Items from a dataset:
------------------------------------------------------------

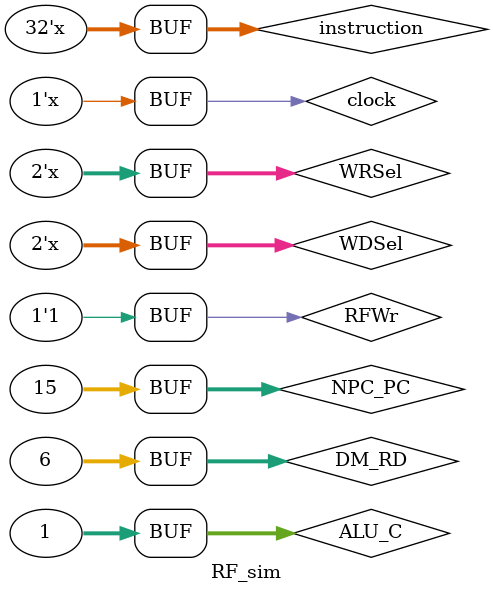
<source format=v>
`timescale 1ns / 1ps


module RF_sim(

    );
    wire [31:0] RD1;
    wire [31:0] RD2;
    wire [15:0] IMM;
    wire [4:0] A3;
    wire [31:0] Wdata;
    reg [31:0] instruction;
    reg clock;
    reg [31:0] ALU_C;
    reg [31:0] DM_RD;
    reg [31:0] NPC_PC;
    reg [1:0] WRSel;
    reg RFWr;
    reg [1:0] WDSel;
    
    
    RF rrr(
    .RD1(RD1),
    .RD2(RD2),
//    .IMM(IMM),
    .A3(A3),
    .Wdata(Wdata),
    .instruction(instruction),
    .clock(clock),
    .ALU_C(ALU_C),
    .DM_RD(DM_RD),
    .NPC_PC(NPC_PC),
    .WRSel(WRSel),
    .RFWr(RFWr),
    .WDSel(WDSel)
    );
    
    initial
    begin
        instruction = 32'b0101010101010101;
        clock = 0;
        ALU_C = 32'b01;
        DM_RD = 32'b0110;
        NPC_PC = 32'b01111;
        WRSel = 2'b00;
        RFWr = 0;
        WDSel = 2'b00;
    end
    
    always
    begin
        #1 clock = ~clock;
        #40 instruction = instruction + 16;
        #100 WRSel = WRSel + 1;
        #150 WDSel = WDSel + 1;
             RFWr = 1;
    end
endmodule

</source>
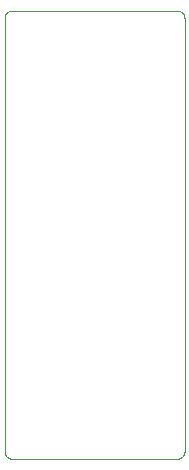
<source format=gbp>
G75*
%MOIN*%
%OFA0B0*%
%FSLAX25Y25*%
%IPPOS*%
%LPD*%
%AMOC8*
5,1,8,0,0,1.08239X$1,22.5*
%
%ADD10C,0.00000*%
D10*
X0035095Y0032058D02*
X0035095Y0176433D01*
X0035097Y0176531D01*
X0035103Y0176629D01*
X0035112Y0176727D01*
X0035126Y0176824D01*
X0035143Y0176921D01*
X0035164Y0177017D01*
X0035189Y0177112D01*
X0035217Y0177206D01*
X0035250Y0177298D01*
X0035285Y0177390D01*
X0035325Y0177480D01*
X0035367Y0177568D01*
X0035414Y0177655D01*
X0035463Y0177739D01*
X0035516Y0177822D01*
X0035572Y0177902D01*
X0035632Y0177981D01*
X0035694Y0178057D01*
X0035759Y0178130D01*
X0035827Y0178201D01*
X0035898Y0178269D01*
X0035971Y0178334D01*
X0036047Y0178396D01*
X0036126Y0178456D01*
X0036206Y0178512D01*
X0036289Y0178565D01*
X0036373Y0178614D01*
X0036460Y0178661D01*
X0036548Y0178703D01*
X0036638Y0178743D01*
X0036730Y0178778D01*
X0036822Y0178811D01*
X0036916Y0178839D01*
X0037011Y0178864D01*
X0037107Y0178885D01*
X0037204Y0178902D01*
X0037301Y0178916D01*
X0037399Y0178925D01*
X0037497Y0178931D01*
X0037595Y0178933D01*
X0092595Y0178933D01*
X0092693Y0178931D01*
X0092791Y0178925D01*
X0092889Y0178916D01*
X0092986Y0178902D01*
X0093083Y0178885D01*
X0093179Y0178864D01*
X0093274Y0178839D01*
X0093368Y0178811D01*
X0093460Y0178778D01*
X0093552Y0178743D01*
X0093642Y0178703D01*
X0093730Y0178661D01*
X0093817Y0178614D01*
X0093901Y0178565D01*
X0093984Y0178512D01*
X0094064Y0178456D01*
X0094143Y0178396D01*
X0094219Y0178334D01*
X0094292Y0178269D01*
X0094363Y0178201D01*
X0094431Y0178130D01*
X0094496Y0178057D01*
X0094558Y0177981D01*
X0094618Y0177902D01*
X0094674Y0177822D01*
X0094727Y0177739D01*
X0094776Y0177655D01*
X0094823Y0177568D01*
X0094865Y0177480D01*
X0094905Y0177390D01*
X0094940Y0177298D01*
X0094973Y0177206D01*
X0095001Y0177112D01*
X0095026Y0177017D01*
X0095047Y0176921D01*
X0095064Y0176824D01*
X0095078Y0176727D01*
X0095087Y0176629D01*
X0095093Y0176531D01*
X0095095Y0176433D01*
X0095095Y0032058D01*
X0095093Y0031960D01*
X0095087Y0031862D01*
X0095078Y0031764D01*
X0095064Y0031667D01*
X0095047Y0031570D01*
X0095026Y0031474D01*
X0095001Y0031379D01*
X0094973Y0031285D01*
X0094940Y0031193D01*
X0094905Y0031101D01*
X0094865Y0031011D01*
X0094823Y0030923D01*
X0094776Y0030836D01*
X0094727Y0030752D01*
X0094674Y0030669D01*
X0094618Y0030589D01*
X0094558Y0030510D01*
X0094496Y0030434D01*
X0094431Y0030361D01*
X0094363Y0030290D01*
X0094292Y0030222D01*
X0094219Y0030157D01*
X0094143Y0030095D01*
X0094064Y0030035D01*
X0093984Y0029979D01*
X0093901Y0029926D01*
X0093817Y0029877D01*
X0093730Y0029830D01*
X0093642Y0029788D01*
X0093552Y0029748D01*
X0093460Y0029713D01*
X0093368Y0029680D01*
X0093274Y0029652D01*
X0093179Y0029627D01*
X0093083Y0029606D01*
X0092986Y0029589D01*
X0092889Y0029575D01*
X0092791Y0029566D01*
X0092693Y0029560D01*
X0092595Y0029558D01*
X0037595Y0029558D01*
X0037497Y0029560D01*
X0037399Y0029566D01*
X0037301Y0029575D01*
X0037204Y0029589D01*
X0037107Y0029606D01*
X0037011Y0029627D01*
X0036916Y0029652D01*
X0036822Y0029680D01*
X0036730Y0029713D01*
X0036638Y0029748D01*
X0036548Y0029788D01*
X0036460Y0029830D01*
X0036373Y0029877D01*
X0036289Y0029926D01*
X0036206Y0029979D01*
X0036126Y0030035D01*
X0036047Y0030095D01*
X0035971Y0030157D01*
X0035898Y0030222D01*
X0035827Y0030290D01*
X0035759Y0030361D01*
X0035694Y0030434D01*
X0035632Y0030510D01*
X0035572Y0030589D01*
X0035516Y0030669D01*
X0035463Y0030752D01*
X0035414Y0030836D01*
X0035367Y0030923D01*
X0035325Y0031011D01*
X0035285Y0031101D01*
X0035250Y0031193D01*
X0035217Y0031285D01*
X0035189Y0031379D01*
X0035164Y0031474D01*
X0035143Y0031570D01*
X0035126Y0031667D01*
X0035112Y0031764D01*
X0035103Y0031862D01*
X0035097Y0031960D01*
X0035095Y0032058D01*
M02*

</source>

------------------------------------------------------------

EXERCISE GOAL:
In the data above, start at the line holding "NPC_PC = 32'b01111;" and stop after the line holding "X0035463Y0177739D01*"; write out those lines exactly, without pictures.

THE ANSWER:
        NPC_PC = 32'b01111;
        WRSel = 2'b00;
        RFWr = 0;
        WDSel = 2'b00;
    end
    
    always
    begin
        #1 clock = ~clock;
        #40 instruction = instruction + 16;
        #100 WRSel = WRSel + 1;
        #150 WDSel = WDSel + 1;
             RFWr = 1;
    end
endmodule

</source>
<source format=gbp>
G75*
%MOIN*%
%OFA0B0*%
%FSLAX25Y25*%
%IPPOS*%
%LPD*%
%AMOC8*
5,1,8,0,0,1.08239X$1,22.5*
%
%ADD10C,0.00000*%
D10*
X0035095Y0032058D02*
X0035095Y0176433D01*
X0035097Y0176531D01*
X0035103Y0176629D01*
X0035112Y0176727D01*
X0035126Y0176824D01*
X0035143Y0176921D01*
X0035164Y0177017D01*
X0035189Y0177112D01*
X0035217Y0177206D01*
X0035250Y0177298D01*
X0035285Y0177390D01*
X0035325Y0177480D01*
X0035367Y0177568D01*
X0035414Y0177655D01*
X0035463Y0177739D01*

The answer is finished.